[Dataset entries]
══════

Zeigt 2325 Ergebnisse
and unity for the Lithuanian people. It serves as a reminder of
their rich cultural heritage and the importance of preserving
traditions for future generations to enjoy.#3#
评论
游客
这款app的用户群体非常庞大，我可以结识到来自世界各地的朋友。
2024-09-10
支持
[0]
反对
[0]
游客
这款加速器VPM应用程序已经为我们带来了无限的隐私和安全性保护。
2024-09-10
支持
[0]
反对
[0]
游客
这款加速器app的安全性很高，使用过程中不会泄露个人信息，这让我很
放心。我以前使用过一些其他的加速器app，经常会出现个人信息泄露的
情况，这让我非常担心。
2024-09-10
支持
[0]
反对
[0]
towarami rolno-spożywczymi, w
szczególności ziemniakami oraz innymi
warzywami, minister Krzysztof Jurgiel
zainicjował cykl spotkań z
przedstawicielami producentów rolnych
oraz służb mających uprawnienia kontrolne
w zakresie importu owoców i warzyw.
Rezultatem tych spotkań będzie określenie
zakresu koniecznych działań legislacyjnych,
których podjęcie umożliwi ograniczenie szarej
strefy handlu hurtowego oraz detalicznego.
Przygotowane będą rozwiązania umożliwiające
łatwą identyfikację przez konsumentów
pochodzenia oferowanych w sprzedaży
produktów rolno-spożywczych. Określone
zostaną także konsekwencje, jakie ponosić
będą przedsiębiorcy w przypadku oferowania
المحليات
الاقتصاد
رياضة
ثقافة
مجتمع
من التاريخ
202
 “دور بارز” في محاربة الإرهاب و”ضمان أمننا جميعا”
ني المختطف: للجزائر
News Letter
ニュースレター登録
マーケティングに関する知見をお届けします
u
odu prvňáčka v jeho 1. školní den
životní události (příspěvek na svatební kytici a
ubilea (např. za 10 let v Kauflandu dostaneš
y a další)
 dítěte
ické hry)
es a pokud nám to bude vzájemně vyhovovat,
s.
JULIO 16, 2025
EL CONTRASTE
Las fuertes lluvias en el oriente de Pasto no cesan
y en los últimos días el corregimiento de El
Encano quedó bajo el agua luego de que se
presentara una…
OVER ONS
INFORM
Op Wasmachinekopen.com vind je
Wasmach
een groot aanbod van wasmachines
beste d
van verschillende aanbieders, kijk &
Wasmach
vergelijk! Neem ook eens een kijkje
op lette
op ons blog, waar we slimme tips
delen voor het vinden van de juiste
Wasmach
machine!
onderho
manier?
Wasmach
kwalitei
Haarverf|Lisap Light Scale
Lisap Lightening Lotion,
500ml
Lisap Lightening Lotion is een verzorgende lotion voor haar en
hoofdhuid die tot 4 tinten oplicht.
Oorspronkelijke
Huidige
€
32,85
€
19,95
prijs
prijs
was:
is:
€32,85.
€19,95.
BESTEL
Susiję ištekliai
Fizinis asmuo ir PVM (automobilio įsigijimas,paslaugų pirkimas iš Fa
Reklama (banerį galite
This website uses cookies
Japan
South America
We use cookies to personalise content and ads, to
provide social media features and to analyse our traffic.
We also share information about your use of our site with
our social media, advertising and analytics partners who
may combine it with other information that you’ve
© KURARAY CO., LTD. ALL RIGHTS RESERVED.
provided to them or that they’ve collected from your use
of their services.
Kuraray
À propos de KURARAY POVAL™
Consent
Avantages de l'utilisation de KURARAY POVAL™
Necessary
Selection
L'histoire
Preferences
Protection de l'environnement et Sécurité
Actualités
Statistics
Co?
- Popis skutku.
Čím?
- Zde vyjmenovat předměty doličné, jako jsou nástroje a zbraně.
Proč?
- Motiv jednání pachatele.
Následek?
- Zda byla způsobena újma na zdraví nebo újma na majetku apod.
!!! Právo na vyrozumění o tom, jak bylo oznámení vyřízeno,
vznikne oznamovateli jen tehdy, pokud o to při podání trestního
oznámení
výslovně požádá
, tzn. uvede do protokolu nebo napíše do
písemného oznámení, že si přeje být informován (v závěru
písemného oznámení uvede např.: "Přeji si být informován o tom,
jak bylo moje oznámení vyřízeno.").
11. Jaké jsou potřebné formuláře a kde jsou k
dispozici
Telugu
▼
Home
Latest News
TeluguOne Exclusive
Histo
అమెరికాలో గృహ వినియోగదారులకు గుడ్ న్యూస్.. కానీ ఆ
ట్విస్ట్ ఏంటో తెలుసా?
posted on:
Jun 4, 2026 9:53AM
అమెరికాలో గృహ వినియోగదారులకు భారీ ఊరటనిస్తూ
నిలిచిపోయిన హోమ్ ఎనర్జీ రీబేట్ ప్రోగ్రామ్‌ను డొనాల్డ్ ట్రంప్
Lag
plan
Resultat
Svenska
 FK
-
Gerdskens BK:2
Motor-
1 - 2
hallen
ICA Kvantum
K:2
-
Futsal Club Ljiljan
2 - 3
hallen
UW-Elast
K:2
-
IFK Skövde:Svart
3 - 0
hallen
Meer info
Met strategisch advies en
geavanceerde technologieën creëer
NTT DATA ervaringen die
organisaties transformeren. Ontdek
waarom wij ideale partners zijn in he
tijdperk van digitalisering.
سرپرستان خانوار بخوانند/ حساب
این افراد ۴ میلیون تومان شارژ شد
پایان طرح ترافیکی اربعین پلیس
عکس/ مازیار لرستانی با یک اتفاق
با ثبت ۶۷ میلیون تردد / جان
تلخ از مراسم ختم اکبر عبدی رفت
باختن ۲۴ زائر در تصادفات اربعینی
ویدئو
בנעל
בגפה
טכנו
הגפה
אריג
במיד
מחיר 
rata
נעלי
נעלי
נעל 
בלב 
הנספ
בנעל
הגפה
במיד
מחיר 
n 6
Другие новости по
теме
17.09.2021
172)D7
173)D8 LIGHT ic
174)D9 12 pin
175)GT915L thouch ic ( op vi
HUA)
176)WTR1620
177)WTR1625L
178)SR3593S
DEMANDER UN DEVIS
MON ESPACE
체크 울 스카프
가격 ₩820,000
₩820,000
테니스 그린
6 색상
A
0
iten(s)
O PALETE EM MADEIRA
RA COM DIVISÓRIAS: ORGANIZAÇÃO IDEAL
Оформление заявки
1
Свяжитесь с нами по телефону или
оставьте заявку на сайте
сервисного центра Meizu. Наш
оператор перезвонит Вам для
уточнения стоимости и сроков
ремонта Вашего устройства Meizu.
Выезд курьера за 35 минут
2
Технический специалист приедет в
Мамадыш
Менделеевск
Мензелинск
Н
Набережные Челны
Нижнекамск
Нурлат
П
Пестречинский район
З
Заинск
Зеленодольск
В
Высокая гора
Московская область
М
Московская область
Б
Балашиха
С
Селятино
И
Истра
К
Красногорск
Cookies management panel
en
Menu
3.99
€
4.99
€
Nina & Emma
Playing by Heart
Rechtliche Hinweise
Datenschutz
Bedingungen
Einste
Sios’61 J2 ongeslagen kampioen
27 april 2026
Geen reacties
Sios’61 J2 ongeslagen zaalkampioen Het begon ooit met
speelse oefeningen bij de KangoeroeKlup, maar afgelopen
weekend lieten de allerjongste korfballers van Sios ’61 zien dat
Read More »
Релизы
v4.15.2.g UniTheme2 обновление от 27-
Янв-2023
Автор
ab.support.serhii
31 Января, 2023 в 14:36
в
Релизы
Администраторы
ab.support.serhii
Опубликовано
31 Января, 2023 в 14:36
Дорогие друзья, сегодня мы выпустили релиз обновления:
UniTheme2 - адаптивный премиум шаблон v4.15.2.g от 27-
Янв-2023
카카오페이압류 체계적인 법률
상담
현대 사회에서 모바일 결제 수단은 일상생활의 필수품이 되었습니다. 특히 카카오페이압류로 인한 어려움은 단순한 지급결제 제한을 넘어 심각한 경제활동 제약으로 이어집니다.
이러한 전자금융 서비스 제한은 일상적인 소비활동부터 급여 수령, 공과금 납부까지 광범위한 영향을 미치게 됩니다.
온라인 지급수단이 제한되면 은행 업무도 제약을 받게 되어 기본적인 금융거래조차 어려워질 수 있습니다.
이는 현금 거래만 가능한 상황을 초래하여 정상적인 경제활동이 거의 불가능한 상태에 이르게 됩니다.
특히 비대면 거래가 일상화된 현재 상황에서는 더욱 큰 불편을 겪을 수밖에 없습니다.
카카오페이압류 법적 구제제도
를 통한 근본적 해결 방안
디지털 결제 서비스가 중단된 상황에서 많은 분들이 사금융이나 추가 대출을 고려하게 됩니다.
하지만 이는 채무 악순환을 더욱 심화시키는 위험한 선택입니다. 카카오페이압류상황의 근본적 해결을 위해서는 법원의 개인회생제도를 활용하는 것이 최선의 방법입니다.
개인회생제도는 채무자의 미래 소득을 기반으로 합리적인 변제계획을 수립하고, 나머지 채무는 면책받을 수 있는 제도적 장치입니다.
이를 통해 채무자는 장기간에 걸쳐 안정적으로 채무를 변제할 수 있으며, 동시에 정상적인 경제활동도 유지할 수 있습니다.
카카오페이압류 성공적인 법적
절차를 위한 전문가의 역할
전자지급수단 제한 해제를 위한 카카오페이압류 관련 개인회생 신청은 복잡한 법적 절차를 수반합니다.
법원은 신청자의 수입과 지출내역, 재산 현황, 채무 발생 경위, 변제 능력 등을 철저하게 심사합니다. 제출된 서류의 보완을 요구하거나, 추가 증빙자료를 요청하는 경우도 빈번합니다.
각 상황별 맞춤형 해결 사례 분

══════

What to produce:
Among the entries above, find the line with "een groot aanbod van wasmachines" and the line with "We use cookies"; give again exactly these two lines and all lines between them.

Your solution:
een groot aanbod van wasmachines
beste d
van verschillende aanbieders, kijk &
Wasmach
vergelijk! Neem ook eens een kijkje
op lette
op ons blog, waar we slimme tips
delen voor het vinden van de juiste
Wasmach
machine!
onderho
manier?
Wasmach
kwalitei
Haarverf|Lisap Light Scale
Lisap Lightening Lotion,
500ml
Lisap Lightening Lotion is een verzorgende lotion voor haar en
hoofdhuid die tot 4 tinten oplicht.
Oorspronkelijke
Huidige
€
32,85
€
19,95
prijs
prijs
was:
is:
€32,85.
€19,95.
BESTEL
Susiję ištekliai
Fizinis asmuo ir PVM (automobilio įsigijimas,paslaugų pirkimas iš Fa
Reklama (banerį galite
This website uses cookies
Japan
South America
We use cookies to personalise content and ads, to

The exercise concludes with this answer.